From Combined Services
Amman—Faced with threats from its next door neighbor Syria, a threat shared with its other neighbor, Israel, French sources report that Jordan opened two air corridors to make it possible for Israeli drones to fly over Syria without flying over Lebanon. Le Figaro, a French newspaper reported that the decision followed a secret meeting between King Abdullah and Bashar Assad, the Syrian president, and another meeting last month with President Obama. The urgency of their cooperation was heightened after U.S. intelligence sources confirmed that Assad’s troops had used Sarin, a poison nerve gas, on dissidents.
According to Jeff Goldberg of The Atlantic and www.bloomberg.com, the relationship between the king and the prime minister is very strong, and their discussions have improved. The two men met at the end of March. Agence France Presse said that the meeting revolved around the Mid-East Peace Process. Israel now also has diplomatic/military ties to most of the Gulf States in their quest to protect the vulnerable and literally flammable region from any Iranian attacks. How it will turn out is anyone’s guess.
During his swearing in, Prime Minister Netanyahu said that he was committed to the peace treaties with Egypt and Jordan. “They are the foundations of stability in the Middle East and must be preserved. That is our policy; it must also be our neighbors’ policy and I believe it will be the case in the coming years.”
Despite the peaceful words, one of Jordan’s “moderate” political parties expelled one of its members for visiting Israel and shaking Shimon Peres’ hand, supposedly on Yom Haatzmaut.

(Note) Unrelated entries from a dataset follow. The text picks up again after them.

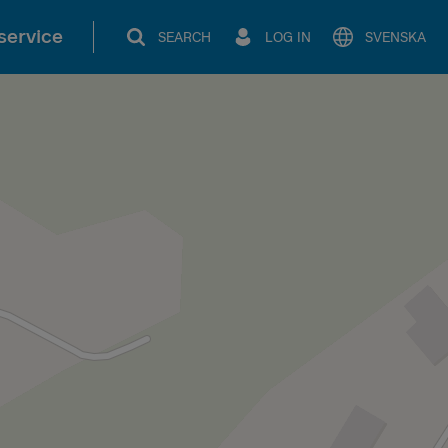
service
SEARCH
LOG IN
SVENSKA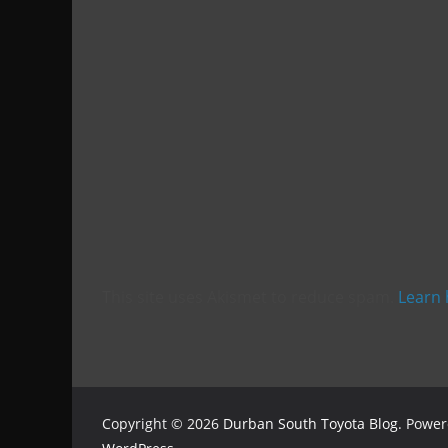
This site uses Akismet to reduce spam.
Learn 
Copyright © 2026
Durban South Toyota Blog
. Powe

Although Muhammad Esa al-Doima, a member of the Al-Wasat Al-Islamiy party, denies the reports that led to his ouster, his protests proved futile, and calls to Peres’ office, so far, have not generated a response. This moderate party opposes any normalization with Israel. Other Jordanian Parliament members called for his expulsion from the government altogether. The brouhaha highlights the delicate balance that King Abdullah must cope with in order to keep internal as well as external peace in his country.